**Exercice A:** Dans le texte sur l'économie numérique, quelle technologie sert d'exemple pour l'interconnexion croissante des appareils et des objets ?
**Exercice B:** Dressez la liste des domaines que Gilles Babinet identifie, selon le texte sur l'économie numérique, comme appelés à changer toute notre vie.
**Exercice C:** Prolongez le texte sur l'économie numérique en reprenant juste après sa dernière phrase.

**Texte présenté:**
━━━━━━━━━━━━━━━━
L’économie numérique est aujourd’hui indissociable d’innombrables aspects de l’économie mondiale. Son influence se fait sentir dans des secteurs aussi divers que la banque, le commerce de détail, l’énergie, les transports, l’éducation, l’édition, les médias ou la santé. Les technologies de l’information et des communications (TIC) transforment les interactions sociales et les relations personnelles, tandis que la convergence des réseaux de téléphonie fixe et mobile, ainsi que l’interconnexion croissante des appareils et des objets avec la technologie bluetooth par exemple donnent forme à l’internet des objets. Dans son livre «L’ère numérique, un nouvel âge de l’humanité» Gilles Babinet identifie « cinq domaines dont l’évolution en cours, intrinsèquement liée au numérique, va changer toute notre vie : la connaissance, l’éducation, la santé, la production et l’État ».
━━━━━━━━━━━━━━━━
**Données fournies:**
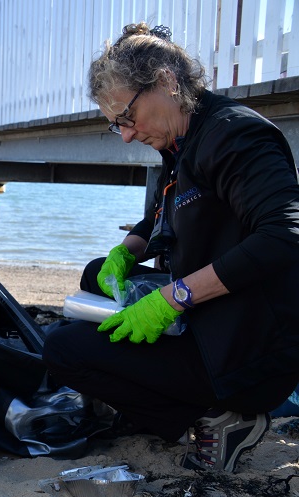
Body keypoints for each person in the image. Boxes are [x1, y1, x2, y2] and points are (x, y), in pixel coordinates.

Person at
━━━━━━━━━━━━━━━━
**Réponse attendue A:** La technologie bluetooth.

**Réponse attendue B:** La connaissance, l'éducation, la santé, la production et l'État.

**Réponse attendue C:**
Autant la technologie nous simplifie la vie, autant elle complexifie le marché du travail. Certains emplois à plein temps et de longue durée sont transformés en un flux irrégulier d’emplois « sur demande ». Les compétences recherchées aujourd’hui ne correspondent pas aux apprentissages d’aujourd’hui. Comme le montre de nombreuses études notamment celles de l’OPIIEC (1), tandis que certains métiers tombent en désuétude, de nouvelles professions et fonctions voient le jour à tout moment. Comment former ces managers et employés de demain ? De quelle palette de compétences de communication, d’encadrement tout autant que de techniques auront-ils besoin ? Cette demande de nouvelles compétences évolue rapidement. Pour assurer le développement de l’économie numérique, il nous faut d’abord comprendre les effets du numériques sur les métiers dits traditionnels pour ensuite identifier quels seront les métiers du numérique.
Rien de mieux qu’un exemple afin de garder une approche pragmatique. Aussi concentrons-nous sur le secteur de l’immobilier (2) et observons comment le numérique et l’économie des plates-formes ont pu faire évoluer les métiers au sein de ce secteur et les évolutions à venir.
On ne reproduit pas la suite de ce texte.